Only the lines from the one containing "X793750Y641350D02*" through the one containing "X336550Y755650D02*" should be printed, exactly as they appear below, with both ends included.

Text-based design files:
-- Opening Marker --
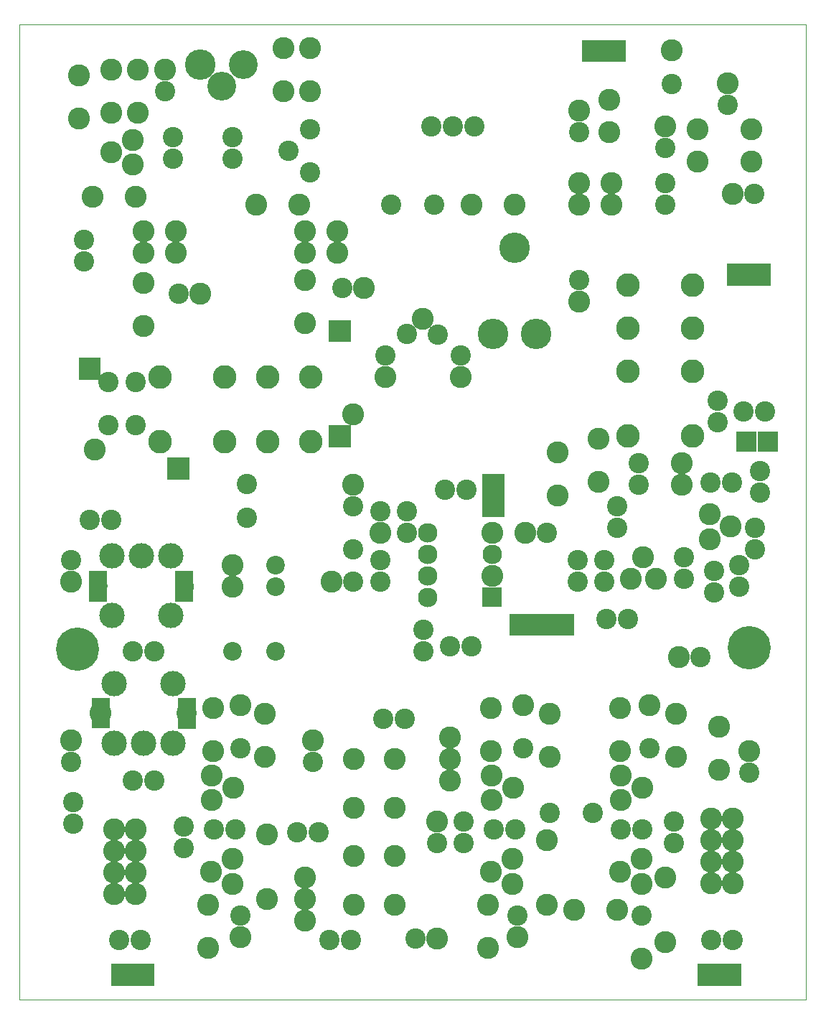
<source format=gbr>
%FSLAX34Y34*%
%MOMM*%
%LNSOLDERMASK_BOTTOM*%
G71*
G01*
%ADD10C, 0.00*%
%ADD11C, 2.60*%
%ADD12C, 2.80*%
%ADD13C, 2.40*%
%ADD14C, 2.40*%
%ADD15C, 3.60*%
%ADD16C, 2.60*%
%ADD17C, 2.60*%
%ADD18C, 3.40*%
%ADD19C, 3.00*%
%ADD20C, 2.20*%
%ADD21C, 3.60*%
%ADD22C, 2.30*%
%ADD23C, 2.60*%
%ADD24C, 2.40*%
%ADD25C, 2.20*%
%ADD26C, 2.25*%
%ADD27C, 2.60*%
%ADD28C, 5.10*%
%LPD*%
G54D10*
X0Y1000000D02*
X928000Y1000000D01*
X928000Y-150000D01*
X0Y-150000D01*
X0Y1000000D01*
X815975Y63500D02*
G54D11*
D03*
X841375Y63500D02*
G54D11*
D03*
X841375Y38100D02*
G54D11*
D03*
X815975Y38100D02*
G54D11*
D03*
X815975Y12700D02*
G54D11*
D03*
X841375Y12700D02*
G54D11*
D03*
X841375Y-12700D02*
G54D11*
D03*
X815975Y-12700D02*
G54D11*
D03*
X111125Y50800D02*
G54D11*
D03*
X136525Y50800D02*
G54D11*
D03*
X136525Y25400D02*
G54D11*
D03*
X111125Y25400D02*
G54D11*
D03*
X111125Y0D02*
G54D11*
D03*
X136525Y0D02*
G54D11*
D03*
X136525Y-25400D02*
G54D11*
D03*
X111125Y-25400D02*
G54D11*
D03*
X165335Y507615D02*
G54D12*
D03*
X165335Y583815D02*
G54D12*
D03*
X241535Y507615D02*
G54D12*
D03*
X292335Y507615D02*
G54D12*
D03*
X343135Y507615D02*
G54D12*
D03*
X241535Y583815D02*
G54D12*
D03*
X292335Y583815D02*
G54D12*
D03*
X343135Y583815D02*
G54D12*
D03*
X793750Y514350D02*
G54D12*
D03*
X717550Y514350D02*
G54D12*
D03*
X793750Y590550D02*
G54D12*
D03*
X793750Y641350D02*
G54D12*
D03*
X793750Y692150D02*
G54D12*
D03*
X717550Y590550D02*
G54D12*
D03*
X717550Y641350D02*
G54D12*
D03*
X717550Y692150D02*
G54D12*
D03*
X457200Y635000D02*
G54D13*
D03*
X475300Y652700D02*
G54D13*
D03*
X493600Y634000D02*
G54D13*
D03*
X485775Y879475D02*
G54D14*
D03*
X511175Y879475D02*
G54D14*
D03*
X536575Y879475D02*
G54D14*
D03*
X342900Y825500D02*
G54D13*
D03*
X342900Y876300D02*
G54D13*
D03*
X317500Y850900D02*
G54D13*
D03*
X558800Y635000D02*
G54D15*
D03*
X609600Y635000D02*
G54D15*
D03*
X584200Y736600D02*
G54D15*
D03*
X698500Y812800D02*
G54D16*
D03*
X660400Y812800D02*
G54D16*
D03*
X660400Y787400D02*
G54D16*
D03*
X698500Y787400D02*
G54D16*
D03*
X374650Y755650D02*
G54D16*
D03*
X336550Y755650D02*
G54D16*
D03*
X336550Y730250D02*
G54D16*
D03*
X374650Y730250D02*
G54D16*
D03*
X184150Y755650D02*
G54D16*
D03*
X146050Y755650D02*
G54D16*
D03*
X146050Y730250D02*
G54D16*
D03*
X184150Y730250D02*
G54D16*
D03*
X800100Y838200D02*
G54D16*
D03*
X800100Y876300D02*
G54D16*
D03*
X695325Y873125D02*
G54D16*
D03*
X695325Y911225D02*
G54D16*
D03*
X520700Y609600D02*
G54D13*
D03*
X520700Y584200D02*
G54D13*
D03*
X431800Y609600D02*
G54D13*
D03*
X431800Y584200D02*
G54D13*
D03*
X660400Y698500D02*
G54D13*
D03*
X660400Y673100D02*
G54D13*
D03*
X136525Y577850D02*
G54D13*
D03*
X136525Y527050D02*
G54D13*
D03*
X730250Y482600D02*
G54D13*
D03*
X781050Y482600D02*
G54D13*
D03*
X104775Y527050D02*
G54D13*
D03*
X104775Y577850D02*
G54D13*
D03*
X730250Y457200D02*
G54D13*
D03*
X781050Y457200D02*
G54D13*
D03*
X133350Y863600D02*
G54D17*
D03*
X108246Y848814D02*
G54D17*
D03*
X133350Y834426D02*
G54D17*
D03*
X250825Y15875D02*
G54D17*
D03*
X225721Y1090D02*
G54D17*
D03*
X250825Y-13299D02*
G54D17*
D03*
X581025Y15875D02*
G54D17*
D03*
X555921Y1090D02*
G54D17*
D03*
X581025Y-13299D02*
G54D17*
D03*
X226623Y85181D02*
G54D17*
D03*
X251727Y99966D02*
G54D17*
D03*
X226623Y114354D02*
G54D17*
D03*
X556823Y85181D02*
G54D17*
D03*
X581927Y99966D02*
G54D17*
D03*
X556823Y114355D02*
G54D17*
D03*
X733425Y15875D02*
G54D17*
D03*
X708321Y1090D02*
G54D17*
D03*
X733425Y-13299D02*
G54D17*
D03*
X709223Y85180D02*
G54D17*
D03*
X734327Y99966D02*
G54D17*
D03*
X709223Y114354D02*
G54D17*
D03*
X342900Y971550D02*
G54D11*
D03*
X342900Y920750D02*
G54D11*
D03*
X311150Y971550D02*
G54D11*
D03*
X311150Y920750D02*
G54D11*
D03*
X330200Y787400D02*
G54D11*
D03*
X279400Y787400D02*
G54D11*
D03*
X336550Y698500D02*
G54D11*
D03*
X336550Y647700D02*
G54D11*
D03*
X146050Y695325D02*
G54D11*
D03*
X146050Y644525D02*
G54D11*
D03*
X69850Y939800D02*
G54D11*
D03*
X69850Y889000D02*
G54D11*
D03*
X107950Y946150D02*
G54D11*
D03*
X107950Y895350D02*
G54D11*
D03*
X139700Y946150D02*
G54D11*
D03*
X139700Y895350D02*
G54D11*
D03*
X171450Y946150D02*
G54D13*
D03*
X171450Y920750D02*
G54D13*
D03*
X136525Y796925D02*
G54D11*
D03*
X85725Y796925D02*
G54D11*
D03*
X263525Y952500D02*
G54D18*
D03*
X212725Y952500D02*
G54D18*
D03*
X238125Y927100D02*
G54D18*
D03*
X180975Y866775D02*
G54D13*
D03*
X180975Y841375D02*
G54D13*
D03*
X250825Y866775D02*
G54D13*
D03*
X250825Y841375D02*
G54D13*
D03*
X406400Y688975D02*
G54D13*
D03*
X381000Y688975D02*
G54D13*
D03*
X212725Y682625D02*
G54D13*
D03*
X187325Y682625D02*
G54D13*
D03*
X438150Y787400D02*
G54D13*
D03*
X488950Y787400D02*
G54D13*
D03*
X584200Y787400D02*
G54D11*
D03*
X533400Y787400D02*
G54D11*
D03*
X863600Y838200D02*
G54D16*
D03*
X863600Y876300D02*
G54D16*
D03*
X835025Y930275D02*
G54D13*
D03*
X835025Y904875D02*
G54D13*
D03*
X762000Y879475D02*
G54D13*
D03*
X762000Y854075D02*
G54D13*
D03*
X762000Y812800D02*
G54D13*
D03*
X762000Y787400D02*
G54D13*
D03*
X866775Y800100D02*
G54D13*
D03*
X841375Y800100D02*
G54D13*
D03*
X660400Y898525D02*
G54D13*
D03*
X660400Y873125D02*
G54D13*
D03*
X769300Y969325D02*
G54D13*
D03*
X769300Y929325D02*
G54D13*
D03*
G36*
X688675Y981375D02*
X714675Y981375D01*
X714675Y955375D01*
X688675Y955375D01*
X688675Y981375D01*
G37*
G36*
X663280Y981380D02*
X689280Y981380D01*
X689280Y955380D01*
X663280Y955380D01*
X663280Y981380D01*
G37*
X108559Y372952D02*
G54D19*
D03*
X143558Y372952D02*
G54D19*
D03*
X178558Y372952D02*
G54D19*
D03*
X108574Y302825D02*
G54D19*
D03*
X178575Y302825D02*
G54D19*
D03*
G36*
X81952Y355481D02*
X102952Y355481D01*
X102952Y319481D01*
X81952Y319481D01*
X81952Y355481D01*
G37*
G36*
X183561Y355184D02*
X204561Y355184D01*
X204561Y319184D01*
X183561Y319184D01*
X183561Y355184D01*
G37*
X181141Y152122D02*
G54D19*
D03*
X146142Y152122D02*
G54D19*
D03*
X111142Y152122D02*
G54D19*
D03*
X181126Y222250D02*
G54D19*
D03*
X111125Y222250D02*
G54D19*
D03*
G36*
X207748Y169594D02*
X186748Y169594D01*
X186748Y205594D01*
X207748Y205594D01*
X207748Y169594D01*
G37*
G36*
X106139Y169891D02*
X85139Y169891D01*
X85139Y205891D01*
X106139Y205891D01*
X106139Y169891D01*
G37*
X60325Y368300D02*
G54D13*
D03*
X60325Y342900D02*
G54D13*
D03*
X60325Y155575D02*
G54D13*
D03*
X60325Y130175D02*
G54D13*
D03*
X107950Y415925D02*
G54D13*
D03*
X82550Y415925D02*
G54D13*
D03*
X158750Y107950D02*
G54D13*
D03*
X133350Y107950D02*
G54D13*
D03*
X158750Y260350D02*
G54D13*
D03*
X133350Y260350D02*
G54D13*
D03*
X442800Y76200D02*
G54D11*
D03*
X394400Y76200D02*
G54D11*
D03*
X442800Y19050D02*
G54D11*
D03*
X394400Y19050D02*
G54D11*
D03*
X442800Y-38100D02*
G54D11*
D03*
X394400Y-38100D02*
G54D11*
D03*
X222250Y-38100D02*
G54D11*
D03*
X222250Y-88900D02*
G54D11*
D03*
X552450Y-38100D02*
G54D11*
D03*
X552450Y-88900D02*
G54D11*
D03*
X288925Y187325D02*
G54D11*
D03*
X288925Y136525D02*
G54D11*
D03*
X228600Y193675D02*
G54D11*
D03*
X228600Y142875D02*
G54D11*
D03*
X254853Y50324D02*
G54D13*
D03*
X229453Y50324D02*
G54D13*
D03*
X585053Y50324D02*
G54D13*
D03*
X559653Y50324D02*
G54D13*
D03*
X555625Y193675D02*
G54D11*
D03*
X555625Y142875D02*
G54D11*
D03*
X625475Y187325D02*
G54D11*
D03*
X625475Y136525D02*
G54D11*
D03*
X193675Y53975D02*
G54D13*
D03*
X193675Y28575D02*
G54D13*
D03*
X260350Y-50800D02*
G54D13*
D03*
X260350Y-76200D02*
G54D13*
D03*
X734278Y50324D02*
G54D13*
D03*
X708878Y50324D02*
G54D13*
D03*
X708025Y193675D02*
G54D11*
D03*
X708025Y142875D02*
G54D11*
D03*
X774700Y187325D02*
G54D11*
D03*
X774700Y136525D02*
G54D11*
D03*
X587375Y-50800D02*
G54D13*
D03*
X587375Y-76200D02*
G54D13*
D03*
X260350Y196850D02*
G54D13*
D03*
X260350Y146050D02*
G54D13*
D03*
X593725Y196850D02*
G54D13*
D03*
X593725Y146050D02*
G54D13*
D03*
X742950Y196850D02*
G54D13*
D03*
X742950Y146050D02*
G54D13*
D03*
X676275Y69850D02*
G54D13*
D03*
X625475Y69850D02*
G54D13*
D03*
X76200Y746125D02*
G54D13*
D03*
X76200Y720725D02*
G54D13*
D03*
G36*
X174325Y489250D02*
X200325Y489250D01*
X200325Y463250D01*
X174325Y463250D01*
X174325Y489250D01*
G37*
G36*
X364825Y527350D02*
X390825Y527350D01*
X390825Y501350D01*
X364825Y501350D01*
X364825Y527350D01*
G37*
G36*
X364825Y651175D02*
X390825Y651175D01*
X390825Y625175D01*
X364825Y625175D01*
X364825Y651175D01*
G37*
G36*
X69550Y606725D02*
X95550Y606725D01*
X95550Y580725D01*
X69550Y580725D01*
X69550Y606725D01*
G37*
X88900Y498470D02*
G54D16*
D03*
X343130Y583820D02*
G54D16*
D03*
X793750Y514350D02*
G54D16*
D03*
X781050Y482600D02*
G54D11*
D03*
X781050Y457200D02*
G54D11*
D03*
X222250Y-88900D02*
G54D11*
D03*
X552450Y-88900D02*
G54D11*
D03*
X654050Y-44450D02*
G54D11*
D03*
X250825Y260350D02*
G54D20*
D03*
X250825Y336550D02*
G54D20*
D03*
X250825Y361950D02*
G54D20*
D03*
X301625Y361950D02*
G54D20*
D03*
X301625Y336550D02*
G54D20*
D03*
X301625Y260350D02*
G54D20*
D03*
X475300Y652700D02*
G54D11*
D03*
X406400Y688970D02*
G54D11*
D03*
X431800Y584200D02*
G54D11*
D03*
X212720Y682620D02*
G54D11*
D03*
X60320Y342900D02*
G54D11*
D03*
X60320Y155570D02*
G54D11*
D03*
X69850Y939800D02*
G54D11*
D03*
X107950Y946150D02*
G54D11*
D03*
X171450Y946150D02*
G54D11*
D03*
X311150Y971550D02*
G54D11*
D03*
X342900Y971550D02*
G54D11*
D03*
X660400Y898530D02*
G54D11*
D03*
X769300Y969330D02*
G54D11*
D03*
X835030Y930270D02*
G54D11*
D03*
X762000Y879480D02*
G54D11*
D03*
X841370Y800100D02*
G54D11*
D03*
X660400Y673100D02*
G54D11*
D03*
X520700Y584200D02*
G54D11*
D03*
X609600Y635000D02*
G54D21*
D03*
X212720Y952500D02*
G54D21*
D03*
X346075Y155575D02*
G54D13*
D03*
X346075Y130175D02*
G54D13*
D03*
X492125Y60325D02*
G54D13*
D03*
X492125Y34925D02*
G54D13*
D03*
X492125Y-77788D02*
G54D13*
D03*
X466725Y-77788D02*
G54D13*
D03*
G36*
X546025Y312896D02*
X546025Y335896D01*
X569025Y335896D01*
X569025Y312896D01*
X546025Y312896D01*
G37*
X557525Y349796D02*
G54D22*
D03*
X557525Y375196D02*
G54D22*
D03*
X557525Y400596D02*
G54D22*
D03*
X481325Y400596D02*
G54D22*
D03*
X481325Y375196D02*
G54D22*
D03*
X481325Y349796D02*
G54D22*
D03*
X481325Y324396D02*
G54D22*
D03*
X750443Y346532D02*
G54D17*
D03*
X735658Y371636D02*
G54D17*
D03*
X721269Y346531D02*
G54D17*
D03*
X813998Y393156D02*
G54D17*
D03*
X839102Y407941D02*
G54D17*
D03*
X813998Y422330D02*
G54D17*
D03*
X267650Y418150D02*
G54D13*
D03*
X267650Y458150D02*
G54D13*
D03*
X267650Y418150D02*
G54D22*
D03*
X511180Y879480D02*
G54D22*
D03*
X292100Y44450D02*
G54D11*
D03*
X292100Y-31750D02*
G54D11*
D03*
X622300Y38100D02*
G54D11*
D03*
X622300Y-38100D02*
G54D11*
D03*
X742950Y196850D02*
G54D11*
D03*
X593730Y196850D02*
G54D11*
D03*
X260350Y196850D02*
G54D11*
D03*
X733420Y-101600D02*
G54D11*
D03*
X704850Y-44450D02*
G54D11*
D03*
X654050Y-44450D02*
G54D11*
D03*
X762000Y-6350D02*
G54D11*
D03*
X762000Y-82550D02*
G54D11*
D03*
X733425Y-50800D02*
G54D13*
D03*
X733425Y-101600D02*
G54D13*
D03*
X250830Y361950D02*
G54D11*
D03*
X393700Y539750D02*
G54D11*
D03*
X393700Y457200D02*
G54D11*
D03*
X508000Y266700D02*
G54D13*
D03*
X533400Y266700D02*
G54D13*
D03*
X476250Y285750D02*
G54D13*
D03*
X476250Y260350D02*
G54D13*
D03*
X425450Y368300D02*
G54D13*
D03*
X425450Y342900D02*
G54D13*
D03*
X557520Y349800D02*
G54D11*
D03*
X557520Y400600D02*
G54D11*
D03*
X393700Y381000D02*
G54D13*
D03*
X393700Y431800D02*
G54D13*
D03*
X368300Y342900D02*
G54D13*
D03*
X393700Y342900D02*
G54D13*
D03*
X368300Y342900D02*
G54D11*
D03*
X457200Y425450D02*
G54D13*
D03*
X457200Y400050D02*
G54D13*
D03*
X425450Y425450D02*
G54D13*
D03*
X425450Y400050D02*
G54D13*
D03*
X425450Y400050D02*
G54D11*
D03*
X527050Y450850D02*
G54D13*
D03*
X501650Y450850D02*
G54D13*
D03*
G36*
X545800Y470200D02*
X571800Y470200D01*
X571800Y444200D01*
X545800Y444200D01*
X545800Y470200D01*
G37*
G36*
X545800Y444800D02*
X571800Y444800D01*
X571800Y418800D01*
X545800Y418800D01*
X545800Y444800D01*
G37*
G36*
X577550Y305100D02*
X603550Y305100D01*
X603550Y279100D01*
X577550Y279100D01*
X577550Y305100D01*
G37*
G36*
X602950Y305100D02*
X628950Y305100D01*
X628950Y279100D01*
X602950Y279100D01*
X602950Y305100D01*
G37*
G36*
X628350Y305100D02*
X654350Y305100D01*
X654350Y279100D01*
X628350Y279100D01*
X628350Y305100D01*
G37*
X690050Y368412D02*
G54D13*
D03*
X690050Y343012D02*
G54D13*
D03*
X750440Y346530D02*
G54D11*
D03*
X692150Y298450D02*
G54D13*
D03*
X717550Y298450D02*
G54D13*
D03*
X658300Y368412D02*
G54D13*
D03*
X658300Y343012D02*
G54D13*
D03*
X596900Y400050D02*
G54D13*
D03*
X622300Y400050D02*
G54D13*
D03*
X596900Y400050D02*
G54D11*
D03*
X635000Y444500D02*
G54D11*
D03*
X635000Y495300D02*
G54D11*
D03*
X784064Y346236D02*
G54D13*
D03*
X784064Y371636D02*
G54D13*
D03*
X819150Y330200D02*
G54D13*
D03*
X819150Y355600D02*
G54D13*
D03*
X111130Y-25400D02*
G54D11*
D03*
X111130Y0D02*
G54D11*
D03*
X136530Y0D02*
G54D11*
D03*
X136530Y50800D02*
G54D11*
D03*
X260350Y-76200D02*
G54D11*
D03*
X587370Y-76200D02*
G54D11*
D03*
X815975Y-12700D02*
G54D11*
D03*
X841370Y63500D02*
G54D11*
D03*
X841370Y12700D02*
G54D11*
D03*
X815980Y12700D02*
G54D11*
D03*
X442800Y133350D02*
G54D11*
D03*
X394400Y133350D02*
G54D11*
D03*
X771525Y60325D02*
G54D13*
D03*
X771525Y34925D02*
G54D13*
D03*
X142875Y-79375D02*
G54D13*
D03*
X117475Y-79375D02*
G54D13*
D03*
G36*
X107650Y-107650D02*
X133650Y-107650D01*
X133650Y-133650D01*
X107650Y-133650D01*
X107650Y-107650D01*
G37*
G36*
X133050Y-107650D02*
X159050Y-107650D01*
X159050Y-133650D01*
X133050Y-133650D01*
X133050Y-107650D01*
G37*
X841375Y-79375D02*
G54D13*
D03*
X815975Y-79375D02*
G54D13*
D03*
G36*
X825200Y-107650D02*
X851200Y-107650D01*
X851200Y-133650D01*
X825200Y-133650D01*
X825200Y-107650D01*
G37*
G36*
X799800Y-107650D02*
X825800Y-107650D01*
X825800Y-133650D01*
X799800Y-133650D01*
X799800Y-107650D01*
G37*
X860425Y142875D02*
G54D13*
D03*
X860425Y117475D02*
G54D13*
D03*
X803275Y254000D02*
G54D13*
D03*
X777875Y254000D02*
G54D13*
D03*
X825500Y120650D02*
G54D11*
D03*
X825500Y171450D02*
G54D11*
D03*
X860430Y142880D02*
G54D11*
D03*
X777875Y254000D02*
G54D11*
D03*
X508000Y133350D02*
G54D11*
D03*
X508000Y107950D02*
G54D11*
D03*
X508000Y158750D02*
G54D11*
D03*
X492130Y60320D02*
G54D11*
D03*
X523875Y60325D02*
G54D13*
D03*
X523875Y34925D02*
G54D13*
D03*
X346070Y155570D02*
G54D11*
D03*
X492125Y-77788D02*
G54D11*
D03*
X336550Y-6350D02*
G54D11*
D03*
X336550Y-31750D02*
G54D11*
D03*
X336550Y-57150D02*
G54D11*
D03*
X352425Y47625D02*
G54D13*
D03*
X327025Y47625D02*
G54D13*
D03*
X704850Y406400D02*
G54D13*
D03*
X704850Y431800D02*
G54D13*
D03*
X704850Y406400D02*
G54D13*
D03*
X840127Y460011D02*
G54D13*
D03*
X814727Y460011D02*
G54D13*
D03*
X848800Y362062D02*
G54D13*
D03*
X848800Y336662D02*
G54D13*
D03*
X867850Y381110D02*
G54D13*
D03*
X848800Y336660D02*
G54D13*
D03*
X873125Y473075D02*
G54D13*
D03*
X873125Y447675D02*
G54D13*
D03*
G36*
X869250Y496000D02*
X845250Y496000D01*
X845250Y520000D01*
X869250Y520000D01*
X869250Y496000D01*
G37*
G36*
X894650Y496000D02*
X870650Y496000D01*
X870650Y520000D01*
X894650Y520000D01*
X894650Y496000D01*
G37*
X879314Y543086D02*
G54D13*
D03*
X853914Y543086D02*
G54D13*
D03*
X879314Y543086D02*
G54D13*
D03*
X823400Y555737D02*
G54D13*
D03*
X823400Y530336D02*
G54D13*
D03*
X867850Y406512D02*
G54D13*
D03*
X867850Y381112D02*
G54D13*
D03*
X95640Y187890D02*
G54D23*
D03*
X197250Y187590D02*
G54D24*
D03*
X92450Y337480D02*
G54D25*
D03*
X194060Y337180D02*
G54D26*
D03*
X63500Y57150D02*
G54D13*
D03*
X63500Y82550D02*
G54D13*
D03*
G36*
X834725Y717850D02*
X860725Y717850D01*
X860725Y691850D01*
X834725Y691850D01*
X834725Y717850D01*
G37*
G36*
X860130Y717850D02*
X886130Y717850D01*
X886130Y691850D01*
X860130Y691850D01*
X860130Y717850D01*
G37*
X250830Y336550D02*
G54D27*
D03*
X682625Y460375D02*
G54D11*
D03*
X682625Y511175D02*
G54D11*
D03*
X860425Y265118D02*
G54D28*
D03*
X68258Y263530D02*
G54D28*
D03*
X390525Y-79375D02*
G54D13*
D03*
X365125Y-79375D02*
G54D13*
D03*
X454025Y180975D02*
G54D13*
D03*
X428625Y180975D02*
G54D13*
D03*
M02*

</source>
-- Closing Marker --
The completed task:
X793750Y641350D02*
G54D12*
D03*
X793750Y692150D02*
G54D12*
D03*
X717550Y590550D02*
G54D12*
D03*
X717550Y641350D02*
G54D12*
D03*
X717550Y692150D02*
G54D12*
D03*
X457200Y635000D02*
G54D13*
D03*
X475300Y652700D02*
G54D13*
D03*
X493600Y634000D02*
G54D13*
D03*
X485775Y879475D02*
G54D14*
D03*
X511175Y879475D02*
G54D14*
D03*
X536575Y879475D02*
G54D14*
D03*
X342900Y825500D02*
G54D13*
D03*
X342900Y876300D02*
G54D13*
D03*
X317500Y850900D02*
G54D13*
D03*
X558800Y635000D02*
G54D15*
D03*
X609600Y635000D02*
G54D15*
D03*
X584200Y736600D02*
G54D15*
D03*
X698500Y812800D02*
G54D16*
D03*
X660400Y812800D02*
G54D16*
D03*
X660400Y787400D02*
G54D16*
D03*
X698500Y787400D02*
G54D16*
D03*
X374650Y755650D02*
G54D16*
D03*
X336550Y755650D02*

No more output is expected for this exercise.